"Untuk merayakan ujian yang udah selesai, gimana kalau kita karaoke?" ajak Woojin. Ia memberikan tawaran menggiurkan yang biasanya tidak bisa Daesu tolak.
Tapi ternyata kali ini Daesu keberatan.
"Nilainya aja belum keluar."
Baru juga hari terakhir ujian tengah semester, menurutnya masih terlalu dini untuk bersenang-senang.
Woojin sampai menganga takjub.
"Kok lo ketularan Suhyeok jadi mikirin nilai. Kalau Suhyeok jelas motivasinya Namra, nah lo apa?" tanyanya.
"Kak Hari."
Jawaban yang tidak Woojin harapkan. Ia langsung cemberut begitu nama kakaknya disebut.
"Onjo, ayo besok kita beli jepit rambut warna-warni. Gue tau lagi ada diskon," ajak Isak.
Hari minggu setelah ujian itu rasanya seperti terbebas dari belenggu. Jadi harus dimanfaatkan sebaik mungkin.
Dan Onjo juga langsung mengangguk setuju.
"Gue mau beli gantungan kunci lucu-lucu," katanya.
Antusiasnya mereka justru mendapat cibiran Cheongsan.
"Mending lo bantuin gue goreng ayam di restoran."
"Nggak."
Begitulah hubungan yang masih tarik ulur seperti layangan. Suhyeok yang melihat hampir menertawainya kalau tidak ia tahan. Takut Cheongsan salah sangka. Apapun yang menyangkut Onjo selalu membuatnya sensitif.
Sama saja dengan Suhyeok ketika menyangkut Namra. Berkali-kali ia menanyai Namra tentang Nayeon dan jawaban Namra tetap sama. Namra bilang tidak terjadi apa-apa, mereka hanya pulang bersama. Suhyeok percaya saja, meski hari ini Nayeon tampak aneh.
Nayeon lebih banyak menyendiri dan termenung. Bahkan tadi Daesu sempat berpikir jiwa Nayeon dan Namra tertukar.
Lalu ketika akan pulang, lagi-lagi Nayeon menghampiri Namra.
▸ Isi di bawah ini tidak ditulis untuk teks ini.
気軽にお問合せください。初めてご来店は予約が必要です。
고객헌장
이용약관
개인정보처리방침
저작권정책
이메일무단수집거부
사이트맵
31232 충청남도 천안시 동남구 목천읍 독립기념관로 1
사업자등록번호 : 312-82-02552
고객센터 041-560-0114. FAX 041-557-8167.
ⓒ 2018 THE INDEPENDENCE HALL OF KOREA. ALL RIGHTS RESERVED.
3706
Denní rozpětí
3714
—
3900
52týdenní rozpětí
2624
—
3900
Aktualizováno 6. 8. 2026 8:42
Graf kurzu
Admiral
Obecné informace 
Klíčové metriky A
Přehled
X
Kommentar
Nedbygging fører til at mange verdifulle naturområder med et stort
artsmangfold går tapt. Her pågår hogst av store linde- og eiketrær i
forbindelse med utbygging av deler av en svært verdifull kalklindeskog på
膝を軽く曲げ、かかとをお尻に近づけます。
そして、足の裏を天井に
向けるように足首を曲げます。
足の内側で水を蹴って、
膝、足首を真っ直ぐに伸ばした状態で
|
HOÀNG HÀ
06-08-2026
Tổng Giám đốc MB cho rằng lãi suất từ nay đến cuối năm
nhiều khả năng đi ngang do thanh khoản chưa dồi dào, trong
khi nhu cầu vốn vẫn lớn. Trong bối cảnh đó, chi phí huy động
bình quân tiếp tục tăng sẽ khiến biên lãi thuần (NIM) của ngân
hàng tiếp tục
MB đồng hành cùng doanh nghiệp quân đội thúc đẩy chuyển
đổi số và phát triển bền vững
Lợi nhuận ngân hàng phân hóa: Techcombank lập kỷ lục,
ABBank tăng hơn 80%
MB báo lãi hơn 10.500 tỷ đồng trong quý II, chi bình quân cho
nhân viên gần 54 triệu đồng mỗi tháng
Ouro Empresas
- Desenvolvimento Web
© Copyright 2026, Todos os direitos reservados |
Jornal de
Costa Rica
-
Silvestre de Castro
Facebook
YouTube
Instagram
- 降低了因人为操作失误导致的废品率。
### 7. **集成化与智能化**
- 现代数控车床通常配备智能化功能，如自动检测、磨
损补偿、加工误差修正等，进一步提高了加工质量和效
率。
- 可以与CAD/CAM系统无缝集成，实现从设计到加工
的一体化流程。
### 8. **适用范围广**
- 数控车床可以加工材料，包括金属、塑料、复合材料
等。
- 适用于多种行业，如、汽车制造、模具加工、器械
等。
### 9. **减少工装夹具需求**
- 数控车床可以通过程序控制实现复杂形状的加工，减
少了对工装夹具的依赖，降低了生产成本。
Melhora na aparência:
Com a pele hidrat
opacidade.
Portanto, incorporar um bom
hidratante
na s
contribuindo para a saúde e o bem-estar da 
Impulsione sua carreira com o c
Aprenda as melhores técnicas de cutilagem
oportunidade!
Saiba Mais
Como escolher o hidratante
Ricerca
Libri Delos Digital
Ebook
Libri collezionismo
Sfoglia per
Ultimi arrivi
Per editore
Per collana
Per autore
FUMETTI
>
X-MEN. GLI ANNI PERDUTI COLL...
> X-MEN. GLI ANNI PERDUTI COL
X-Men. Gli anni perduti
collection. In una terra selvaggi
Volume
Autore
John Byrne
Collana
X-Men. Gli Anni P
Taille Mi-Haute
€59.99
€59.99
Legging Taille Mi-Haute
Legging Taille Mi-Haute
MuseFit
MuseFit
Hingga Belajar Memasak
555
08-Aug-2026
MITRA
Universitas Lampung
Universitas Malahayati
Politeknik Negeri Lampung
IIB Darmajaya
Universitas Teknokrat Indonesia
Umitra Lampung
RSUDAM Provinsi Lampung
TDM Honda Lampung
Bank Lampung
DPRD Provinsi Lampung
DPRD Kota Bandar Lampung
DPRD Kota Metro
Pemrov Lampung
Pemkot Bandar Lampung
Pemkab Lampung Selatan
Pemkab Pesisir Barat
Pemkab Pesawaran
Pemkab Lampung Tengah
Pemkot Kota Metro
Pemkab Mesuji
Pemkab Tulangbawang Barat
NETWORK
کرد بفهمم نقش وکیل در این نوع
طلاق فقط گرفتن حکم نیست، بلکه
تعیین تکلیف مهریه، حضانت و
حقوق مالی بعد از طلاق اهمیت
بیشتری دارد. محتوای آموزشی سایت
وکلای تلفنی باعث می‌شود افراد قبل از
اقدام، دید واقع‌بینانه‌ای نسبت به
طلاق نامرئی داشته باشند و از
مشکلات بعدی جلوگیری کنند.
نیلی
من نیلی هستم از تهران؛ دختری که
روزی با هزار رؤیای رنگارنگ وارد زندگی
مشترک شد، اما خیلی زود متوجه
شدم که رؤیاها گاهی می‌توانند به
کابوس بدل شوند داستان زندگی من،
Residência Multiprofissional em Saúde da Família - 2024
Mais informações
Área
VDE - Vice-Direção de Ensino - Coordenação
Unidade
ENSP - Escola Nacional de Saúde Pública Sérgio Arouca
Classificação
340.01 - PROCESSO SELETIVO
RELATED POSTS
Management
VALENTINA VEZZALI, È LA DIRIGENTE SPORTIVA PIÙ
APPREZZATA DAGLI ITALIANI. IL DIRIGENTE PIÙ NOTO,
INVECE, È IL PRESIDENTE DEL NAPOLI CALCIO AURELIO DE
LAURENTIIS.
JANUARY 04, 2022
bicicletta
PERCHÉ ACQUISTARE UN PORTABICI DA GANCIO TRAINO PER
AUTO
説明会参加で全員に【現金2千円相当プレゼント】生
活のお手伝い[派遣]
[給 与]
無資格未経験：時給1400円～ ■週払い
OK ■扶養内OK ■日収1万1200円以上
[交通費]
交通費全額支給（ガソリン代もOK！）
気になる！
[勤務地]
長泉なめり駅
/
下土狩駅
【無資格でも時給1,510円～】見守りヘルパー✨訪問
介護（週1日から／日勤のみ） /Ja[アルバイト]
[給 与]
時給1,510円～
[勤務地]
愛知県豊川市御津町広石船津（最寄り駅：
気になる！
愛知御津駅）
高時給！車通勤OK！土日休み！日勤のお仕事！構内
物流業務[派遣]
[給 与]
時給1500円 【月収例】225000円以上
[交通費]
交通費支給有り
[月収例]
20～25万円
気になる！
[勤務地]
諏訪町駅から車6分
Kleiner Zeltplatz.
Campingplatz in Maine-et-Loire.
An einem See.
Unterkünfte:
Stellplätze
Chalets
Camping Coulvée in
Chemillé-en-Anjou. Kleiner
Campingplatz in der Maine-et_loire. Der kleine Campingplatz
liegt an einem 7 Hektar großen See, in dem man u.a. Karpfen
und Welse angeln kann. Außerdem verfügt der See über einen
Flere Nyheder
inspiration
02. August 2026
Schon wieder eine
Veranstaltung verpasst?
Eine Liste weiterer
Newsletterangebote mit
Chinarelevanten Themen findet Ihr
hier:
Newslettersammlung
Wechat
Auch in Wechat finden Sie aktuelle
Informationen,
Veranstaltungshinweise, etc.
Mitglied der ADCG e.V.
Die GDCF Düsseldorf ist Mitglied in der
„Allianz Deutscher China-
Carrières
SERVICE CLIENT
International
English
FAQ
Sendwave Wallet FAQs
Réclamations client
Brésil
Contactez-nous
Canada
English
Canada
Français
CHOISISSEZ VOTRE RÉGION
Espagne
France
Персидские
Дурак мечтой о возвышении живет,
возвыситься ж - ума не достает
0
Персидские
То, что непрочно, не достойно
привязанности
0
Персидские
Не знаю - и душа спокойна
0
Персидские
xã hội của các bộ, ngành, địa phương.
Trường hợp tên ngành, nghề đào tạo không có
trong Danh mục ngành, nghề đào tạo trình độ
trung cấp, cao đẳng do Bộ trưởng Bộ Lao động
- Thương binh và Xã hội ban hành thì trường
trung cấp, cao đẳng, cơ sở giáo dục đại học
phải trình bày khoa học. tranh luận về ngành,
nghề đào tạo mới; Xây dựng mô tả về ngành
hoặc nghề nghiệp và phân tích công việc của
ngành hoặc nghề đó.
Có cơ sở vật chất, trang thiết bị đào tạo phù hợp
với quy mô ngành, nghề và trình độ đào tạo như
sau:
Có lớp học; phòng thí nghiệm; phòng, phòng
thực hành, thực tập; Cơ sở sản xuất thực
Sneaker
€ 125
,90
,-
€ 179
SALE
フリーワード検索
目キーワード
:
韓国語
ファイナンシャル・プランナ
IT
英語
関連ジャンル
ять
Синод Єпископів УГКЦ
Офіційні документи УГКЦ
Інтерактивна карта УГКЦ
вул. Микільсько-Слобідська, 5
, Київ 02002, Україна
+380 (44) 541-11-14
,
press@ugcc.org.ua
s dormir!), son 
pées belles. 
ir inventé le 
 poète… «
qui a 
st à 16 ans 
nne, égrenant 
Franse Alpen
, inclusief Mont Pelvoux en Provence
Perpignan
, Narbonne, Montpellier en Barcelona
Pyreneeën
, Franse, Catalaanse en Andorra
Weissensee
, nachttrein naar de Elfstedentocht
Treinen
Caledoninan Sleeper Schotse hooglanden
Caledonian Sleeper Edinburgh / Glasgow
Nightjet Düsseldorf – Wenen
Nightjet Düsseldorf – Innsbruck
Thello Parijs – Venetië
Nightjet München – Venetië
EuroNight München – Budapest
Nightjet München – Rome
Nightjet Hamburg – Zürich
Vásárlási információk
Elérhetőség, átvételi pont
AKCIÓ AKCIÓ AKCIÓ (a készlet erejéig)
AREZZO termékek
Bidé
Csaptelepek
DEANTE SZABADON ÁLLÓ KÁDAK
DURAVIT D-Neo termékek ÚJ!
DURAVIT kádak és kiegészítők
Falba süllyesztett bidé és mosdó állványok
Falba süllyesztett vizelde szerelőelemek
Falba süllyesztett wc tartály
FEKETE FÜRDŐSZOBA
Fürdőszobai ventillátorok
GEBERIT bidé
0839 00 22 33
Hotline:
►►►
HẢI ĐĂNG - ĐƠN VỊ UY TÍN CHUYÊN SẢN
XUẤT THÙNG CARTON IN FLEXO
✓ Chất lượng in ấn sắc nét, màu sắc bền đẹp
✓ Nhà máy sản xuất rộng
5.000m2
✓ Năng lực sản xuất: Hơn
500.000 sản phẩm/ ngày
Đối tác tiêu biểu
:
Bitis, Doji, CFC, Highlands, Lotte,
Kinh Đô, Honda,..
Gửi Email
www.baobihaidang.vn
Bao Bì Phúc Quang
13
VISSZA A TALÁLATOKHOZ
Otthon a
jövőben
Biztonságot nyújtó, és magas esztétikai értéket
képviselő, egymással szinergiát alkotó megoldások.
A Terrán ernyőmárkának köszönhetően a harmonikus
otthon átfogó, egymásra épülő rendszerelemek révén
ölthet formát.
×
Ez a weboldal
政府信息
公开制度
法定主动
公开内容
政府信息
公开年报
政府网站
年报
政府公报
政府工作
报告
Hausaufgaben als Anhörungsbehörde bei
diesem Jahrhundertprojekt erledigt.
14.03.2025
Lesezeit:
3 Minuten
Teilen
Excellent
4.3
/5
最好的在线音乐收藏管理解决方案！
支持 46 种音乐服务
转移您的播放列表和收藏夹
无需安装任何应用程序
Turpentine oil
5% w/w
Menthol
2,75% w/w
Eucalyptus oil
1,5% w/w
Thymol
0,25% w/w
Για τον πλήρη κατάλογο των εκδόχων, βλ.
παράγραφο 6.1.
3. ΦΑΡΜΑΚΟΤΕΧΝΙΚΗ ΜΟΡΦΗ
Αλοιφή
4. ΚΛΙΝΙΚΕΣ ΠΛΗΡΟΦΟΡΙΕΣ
Sempat Suhyeok larang tapi Nayeon memaksa untuk bicara empat mata.
"Sejak kapan lo tau?" tanyanya pelan. Takut Suhyeok mendengar karena ia berdiri tak jauh untuk menunggu Namra.
"Udah lama."
Namra bahkan hampir lupa kapan tepatnya. Bukan cuma dirinya, ada beberapa penghuni apartemen yang tahu. Dan ia juga tidak berniat memberitahu Nayeon kalau bukan Nayeon yang usil duluan.
"Kenapa selama ini diem aja?"
"Terus gue harus ngomong ke semua orang?" tanya Namra balik.
Nayeon tetap diam. Alasan selama ini ia begitu membenci Gyeongsu adalah karena Gyeongsu tahu. Lalu sekarang Namra juga tahu aib keluarganya.
"Itu bukan urusan gue," tegas Namra.
Ia harap Nayeon paham pentingnya jangan suka mencampuri urusan orang lain. Karena setiap keluarga punya masalahnya masing-masing.
"Gue pulang," pamitnya. Kali ini Namra tersenyum.
Kalau Nayeon belum bisa menganggapnya sebagai teman, anggap saja sekedar tetangga yang bertegur sapa.
Rasanya lega, Namra berlari kecil ke arah Suhyeok yang menunggunya cemas.
"Hari ini nggak usah nganter pulang," pintanya.
Baru Suhyeok berniat protes, tapi Namra lebih dulu melanjutkan ucapannya.
"Besok aja jemput gue."
"Ke mana?"
Suhyeok tampak mengernyit. Apa Namra juga punya rencana seperti teman-temannya?
Tapi ternyata Namra justru menggeleng. Ia hanya ingin mencoba sesuatu yang belum pernah ia lakukan.
"Ke mana aja. Ikut Woojin karaoke boleh, ikut Onjo beli jepit rambut juga boleh, atau bantuin Cheongsan goreng ayam?"
"Oke," angguk Suhyeok.
Membayangkannya saja terasa menyenangkan.
"Coret yang ikut Onjo beli jepit rambut," pintanya.
Namra lalu tertawa.
"Tapi jemputnya di rumah, beneran di rumah, di apartemen," ucapnya berulang.
Semoga Suhyeok mengerti kalau itu berarti ia harus menjemput Namra di depan ibunya.